Mais ce n'était pas là sa vengeance.

Il en rêvait une autre. Il voulait réhabiliter l'ex-voto de son grand-père, en l'allant tirer du réduit où on l'avait remisé, pour l'installer dans l'église de Saint-Romuald - la paroisse voisine - à la place d'honneur qu'il avait occupée dans l'église de Saint-Joseph.

Le curé de Saint-Romuald était le vénérable M. Saxe, qui a laissé des souvenirs si vivaces et si charmants dans le coeur de tous ceux qui l'ont connu.

Aux premières atteintes de sa maladie, Dominique accourait auprès de lui, et lui faisait part de ses projets.

Le bon curé, qui connaissait son homme, n'avait garde de le contrarier.

Il souscrivait à tout, et se mettait, avec sa paroisse, à la disposition du pauvre détraqué, qui s’en retournait dans la jubilation.

Alors commençaient des courses, des voyages, des visites de jour et de nuit, dès va-et-vient à droite et à gauche, des démarches de toutes sortes et des efforts sans fin pour organiser la translation de la fameuse frégate.

Il voulait une fête dans toutes les règles, une démonstration colossale.

Les deux paroisses venant au-devant l’une de l’autre, des parrains et des marraines, des Te Deum, des banquets, des discours, des drapeaux, des flambeaux, de la musique, des cavalcades, des troupes, le canon, et le reste.

M. le curé serait invité sans doute – on ne pouvait guère lui passer devant le nez sans injure – mais bien sûr qu’il n’y viendrait point; il avait assez de coeur pour cela.

Du reste, on se passerait de lui.

Et s’il n’était pas content, il se contenterait, voilà!

Après tout, Dominique ne lui devait rien. Et caetera.

Or cette pompe, que le brave homme voyait se déployer ainsi en imagination, tout en prenant des proportions de plus en plus héroïques, subissait graduellement, dans son pauvre cerveau, des transformations plus
ou moins singulières.

Les perspectives se faussaient si bien dans son esprit, que l’objet principal de la fête y perdait entièrement son caractère primitif.

Ce n’était plus une frégate-joujou qu’il fallait transporter d’une église dans une autre, c’était un véritable vaisseau de guerre de haut bord et de fort jaugeage, monté par un équipage en chair et en os, à bord duquel devaient prendre place tous les principaux invités, depuis le gouverneur-général jusqu’à l’archevêque de Québec.

Pour ces personnages éminents l’admission allait de soi. Mais c’était pour le choix des autres – le menu fretin – que cela devenait embarrassant.

Un tel et un tel en seraient-ils ou n’en seraient-ils pas? C’était là le chiendent.

Il y avait du pour, mais aussi il y avait très souvent du contre.

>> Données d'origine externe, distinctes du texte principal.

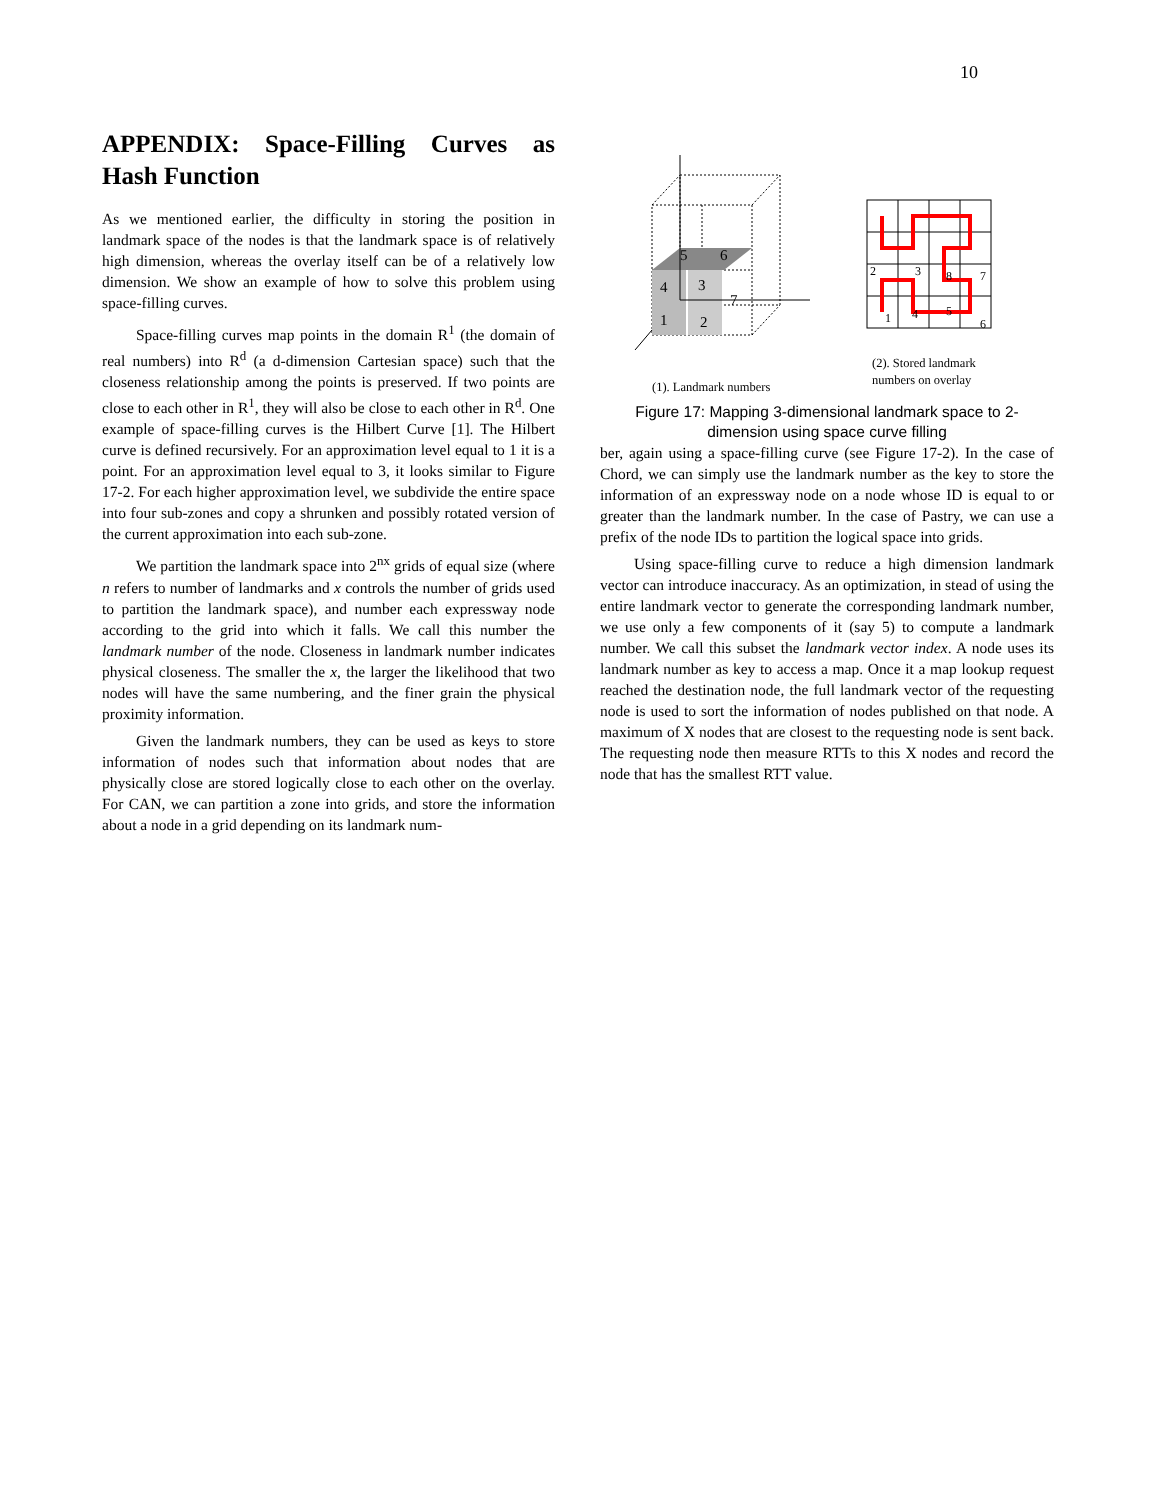10
APPENDIX: Space-Filling Curves as Hash Function
As we mentioned earlier, the difficulty in storing the position in landmark space of the nodes is that the landmark space is of relatively high dimension, whereas the overlay itself can be of a relatively low dimension. We show an example of how to solve this problem using space-filling curves.
Space-filling curves map points in the domain R<sup>1</sup> (the domain of real numbers) into R<sup>d</sup> (a d-dimension Cartesian space) such that the closeness relationship among the points is preserved. If two points are close to each other in R<sup>1</sup>, they will also be close to each other in R<sup>d</sup>. One example of space-filling curves is the Hilbert Curve [1]. The Hilbert curve is defined recursively. For an approximation level equal to 1 it is a point. For an approximation level equal to 3, it looks similar to Figure 17-2. For each higher approximation level, we subdivide the entire space into four sub-zones and copy a shrunken and possibly rotated version of the current approximation into each sub-zone.
We partition the landmark space into 2<sup>nx</sup> grids of equal size (where n refers to number of landmarks and x controls the number of grids used to partition the landmark space), and number each expressway node according to the grid into which it falls. We call this number the landmark number of the node. Closeness in landmark number indicates physical closeness. The smaller the x, the larger the likelihood that two nodes will have the same numbering, and the finer grain the physical proximity information.
Given the landmark numbers, they can be used as keys to store information of nodes such that information about nodes that are physically close are stored logically close to each other on the overlay. For CAN, we can partition a zone into grids, and store the information about a node in a grid depending on its landmark num-
4
3
1
2
5
6
7
2
3
8
7
1
4
5
6
(1). Landmark numbers
(2). Stored landmark
numbers on overlay
Figure 17: Mapping 3-dimensional landmark space to 2-
dimension using space curve filling
ber, again using a space-filling curve (see Figure 17-2). In the case of Chord, we can simply use the landmark number as the key to store the information of an expressway node on a node whose ID is equal to or greater than the landmark number. In the case of Pastry, we can use a prefix of the node IDs to partition the logical space into grids.
Using space-filling curve to reduce a high dimension landmark vector can introduce inaccuracy. As an optimization, in stead of using the entire landmark vector to generate the corresponding landmark number, we use only a few components of it (say 5) to compute a landmark number. We call this subset the landmark vector index. A node uses its landmark number as key to access a map. Once it a map lookup request reached the destination node, the full landmark vector of the requesting node is used to sort the information of nodes published on that node. A maximum of X nodes that are closest to the requesting node is sent back. The requesting node then measure RTTs to this X nodes and record the node that has the smallest RTT value.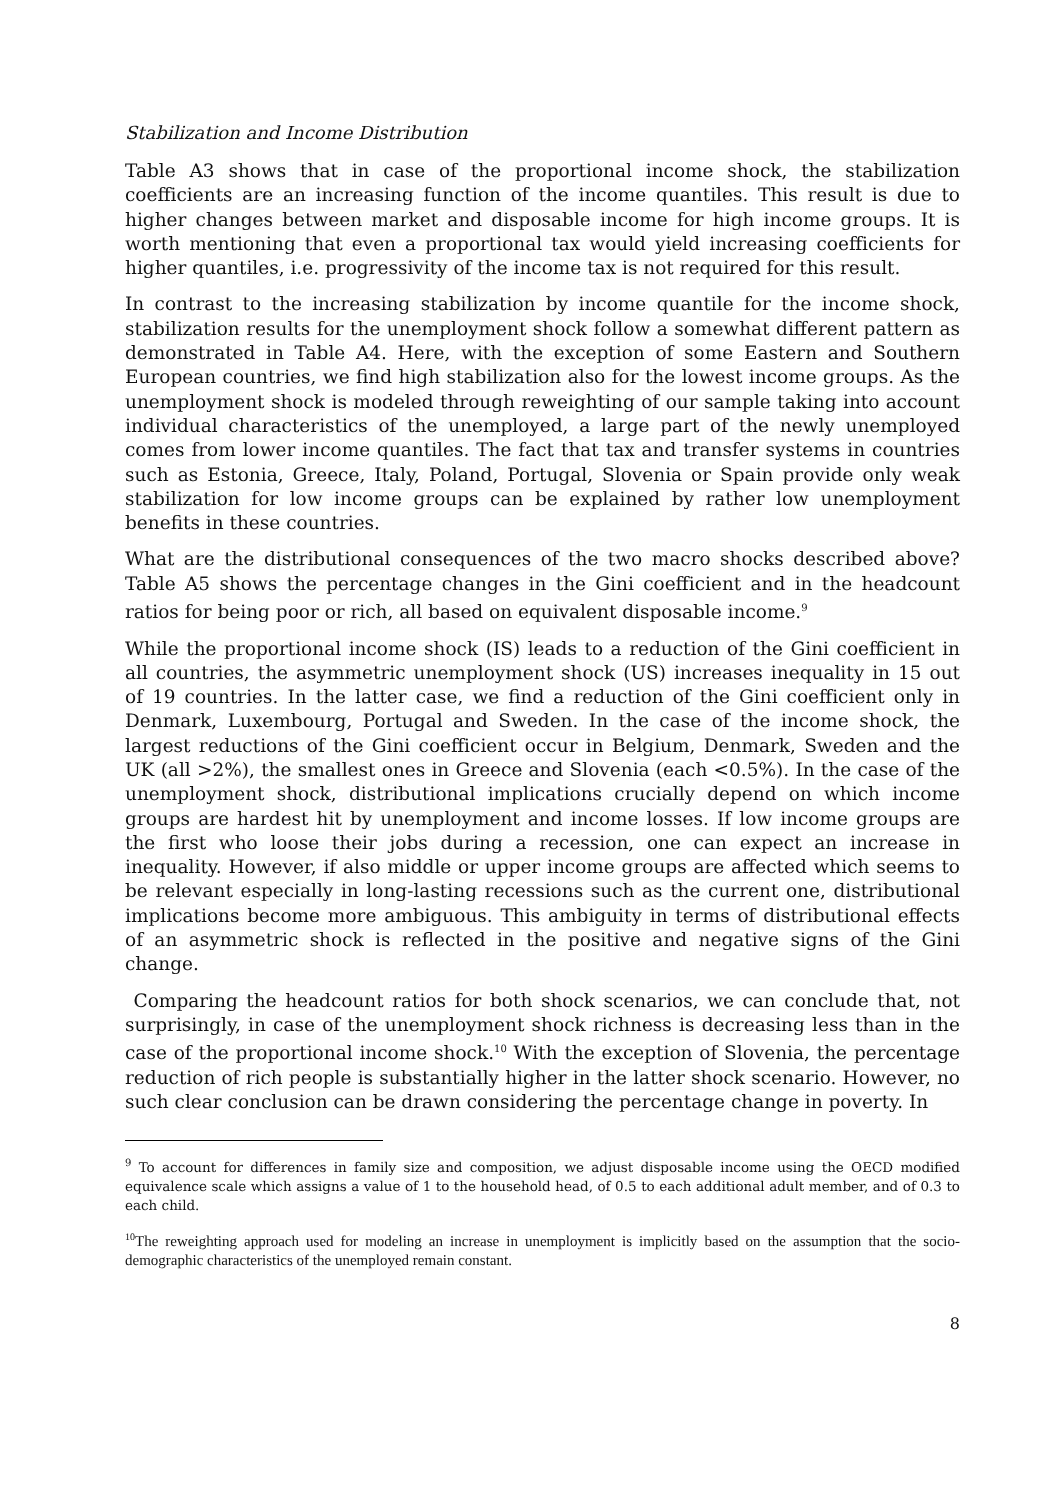Stabilization and Income Distribution
Table A3 shows that in case of the proportional income shock, the stabilization coefficients are an increasing function of the income quantiles. This result is due to higher changes between market and disposable income for high income groups. It is worth mentioning that even a proportional tax would yield increasing coefficients for higher quantiles, i.e. progressivity of the income tax is not required for this result.
In contrast to the increasing stabilization by income quantile for the income shock, stabilization results for the unemployment shock follow a somewhat different pattern as demonstrated in Table A4. Here, with the exception of some Eastern and Southern European countries, we find high stabilization also for the lowest income groups. As the unemployment shock is modeled through reweighting of our sample taking into account individual characteristics of the unemployed, a large part of the newly unemployed comes from lower income quantiles. The fact that tax and transfer systems in countries such as Estonia, Greece, Italy, Poland, Portugal, Slovenia or Spain provide only weak stabilization for low income groups can be explained by rather low unemployment benefits in these countries.
What are the distributional consequences of the two macro shocks described above? Table A5 shows the percentage changes in the Gini coefficient and in the headcount ratios for being poor or rich, all based on equivalent disposable income.<sup>9</sup>
While the proportional income shock (IS) leads to a reduction of the Gini coefficient in all countries, the asymmetric unemployment shock (US) increases inequality in 15 out of 19 countries. In the latter case, we find a reduction of the Gini coefficient only in Denmark, Luxembourg, Portugal and Sweden. In the case of the income shock, the largest reductions of the Gini coefficient occur in Belgium, Denmark, Sweden and the UK (all >2%), the smallest ones in Greece and Slovenia (each <0.5%). In the case of the unemployment shock, distributional implications crucially depend on which income groups are hardest hit by unemployment and income losses. If low income groups are the first who loose their jobs during a recession, one can expect an increase in inequality. However, if also middle or upper income groups are affected which seems to be relevant especially in long-lasting recessions such as the current one, distributional implications become more ambiguous. This ambiguity in terms of distributional effects of an asymmetric shock is reflected in the positive and negative signs of the Gini change.
Comparing the headcount ratios for both shock scenarios, we can conclude that, not surprisingly, in case of the unemployment shock richness is decreasing less than in the case of the proportional income shock.<sup>10</sup> With the exception of Slovenia, the percentage reduction of rich people is substantially higher in the latter shock scenario. However, no such clear conclusion can be drawn considering the percentage change in poverty. In
<sup>9</sup> To account for differences in family size and composition, we adjust disposable income using the OECD modified equivalence scale which assigns a value of 1 to the household head, of 0.5 to each additional adult member, and of 0.3 to each child.
<sup>10</sup> The reweighting approach used for modeling an increase in unemployment is implicitly based on the assumption that the socio-demographic characteristics of the unemployed remain constant.
8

Quant à celui-ci, ça ne souffrait pas de difficultés, mais il y avait son beau-frère; et ici, dame, pour une raison ou pour une autre, surgissaient des inconvénients.

Quant à celui-là, c’était une autre affaire; il n’en voulait pas du tout; mais son exclusion mécontenterait son neveu; et il tenait au neveu.

Et puis il y avait Mme Pierre et Mme Jacques, qui ne pouvaient pas se sentir.

La petite Jean, dont le père et la mère avaient des titres incontestables, mais qui avait un peu fait parler d’elle au dernier « bazar de la paroisse ». Et patati, et patata!

Tout cela l’embrouillait et le jetait dans des perplexités inextricables.

– Vacarme! si je m’écoutais, j’enverrais toute la machine se promener! s’écriait-il parfois, tout découragé.

Et la fête se remettait forcément de semaine en semaine et d’un mois à l’autre, jusqu’à ce que, le printemps arrivé, à la première voile d’outre-mer faisant son apparition dans le port de Québec, le brave Dominique eût repris sa raison, sans conserver le moindre souvenir des longues tribulations qu’il venait de traverser.


IV


Mais, à l’automne, c’était à recommencer.

La « bordée » de la Sainte-Catherine voyait reparaître Dominique, son étendard à la main, allant de porte en porte recueillir des ornements et reprendre ses prédications.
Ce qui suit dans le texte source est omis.